แชร์ผ่าน


Dynamic file pruning

Dynamic file pruning, can significantly improve the performance of many queries on Delta Lake tables. Dynamic file pruning triggers for queries that contain filter statements or WHERE clauses. You must use Photon-enabled compute to use dynamic file pruning in MERGE, UPDATE, and DELETE statements. Only SELECT statements leverage dynamic file pruning when Photon is not used.

Dynamic file pruning is especially efficient for non-partitioned tables, or for joins on non-partitioned columns. The performance impact of dynamic file pruning is often correlated to the clustering of data so consider using Z-Ordering to maximize the benefit.
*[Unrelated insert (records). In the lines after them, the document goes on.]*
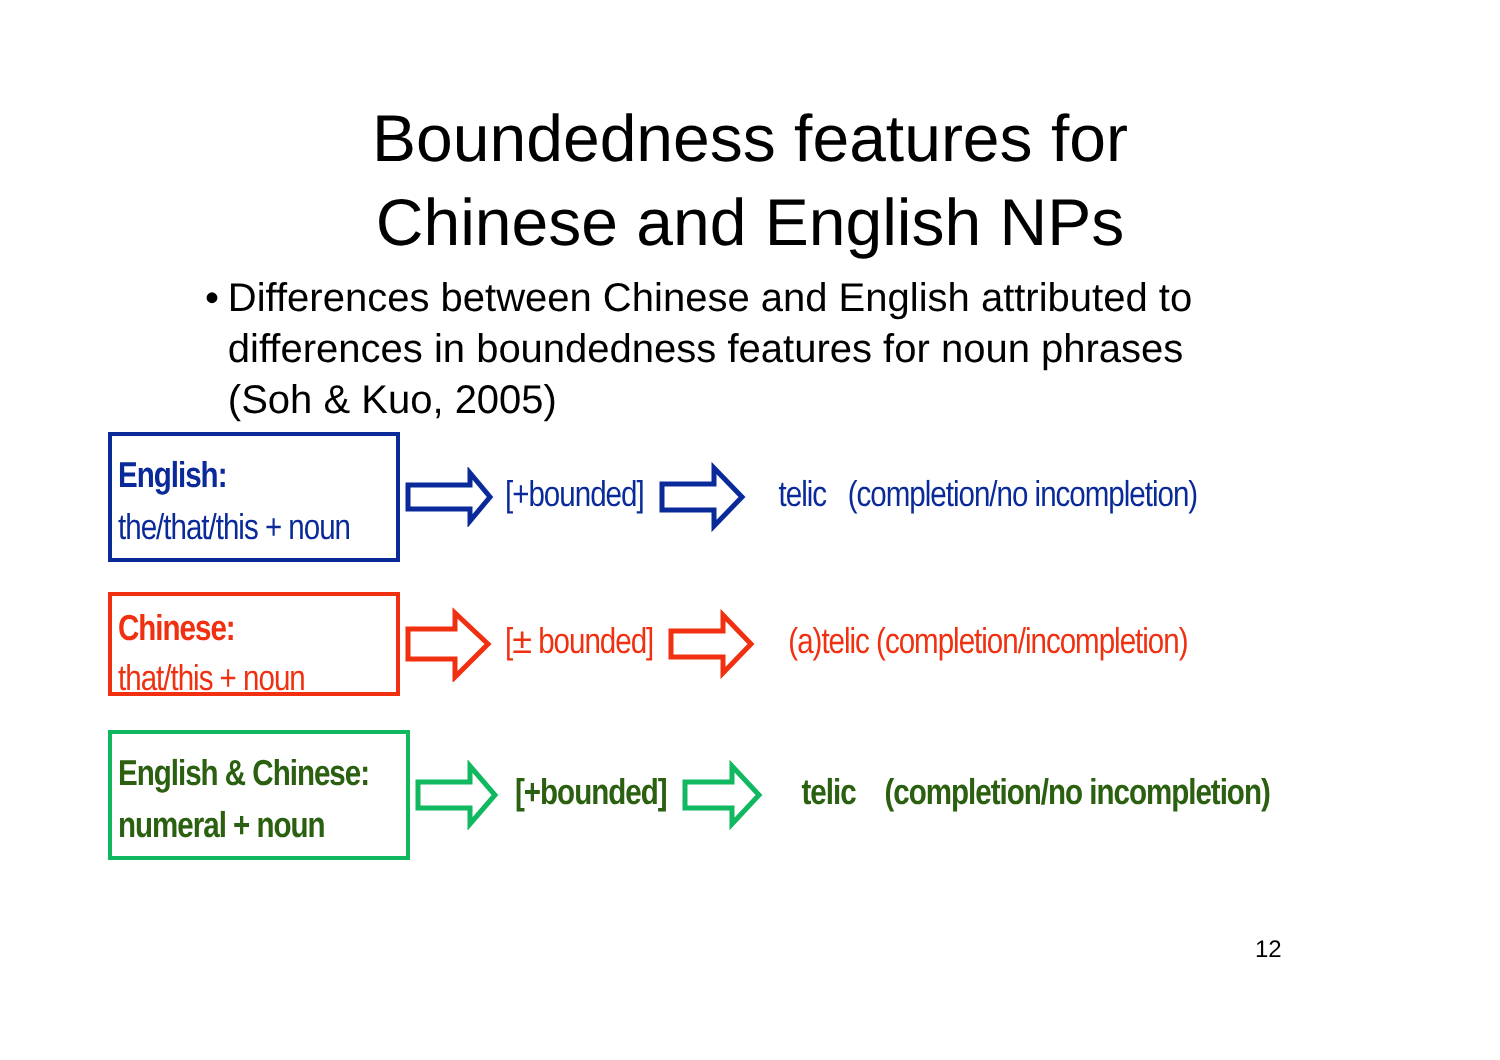Boundedness features for
Chinese and English NPs
• Differences between Chinese and English attributed to differences in boundedness features for noun phrases (Soh & Kuo, 2005)
English:
the/that/this + noun
[+bounded] telic (completion/no incompletion)
Chinese:
that/this + noun
[± bounded] (a)telic (completion/incompletion)
English & Chinese:
numeral + noun
[+bounded] telic (completion/no incompletion)
12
For background and use cases for dynamic file pruning, see Faster SQL queries on Delta Lake with dynamic file pruning.

Configuration

Dynamic file pruning is controlled by the following Apache Spark configuration options:

  • spark.databricks.optimizer.dynamicFilePruning (default is true): The main flag that directs the optimizer to push down filters. When set to false, dynamic file pruning will not be in effect.
  • spark.databricks.optimizer.deltaTableSizeThreshold (default is 10,000,000,000 bytes (10 GB)): Represents the minimum size (in bytes) of the Delta table on the probe side of the join required to trigger dynamic file pruning. If the probe side is not very large, it is probably not worthwhile to push down the filters and we can just simply scan the whole table. You can find the size of a Delta table by running the DESCRIBE DETAIL table_name command and then looking at the sizeInBytes column.
  • spark.databricks.optimizer.deltaTableFilesThreshold (default is 10): Represents the number of files of the Delta table on the probe side of the join required to trigger dynamic file pruning. When the probe side table contains fewer files than the threshold value, dynamic file pruning is not triggered. If a table has only a few files, it is probably not worthwhile to enable dynamic file pruning. You can find the size of a Delta table by running the DESCRIBE DETAIL table_name command and then looking at the numFiles column.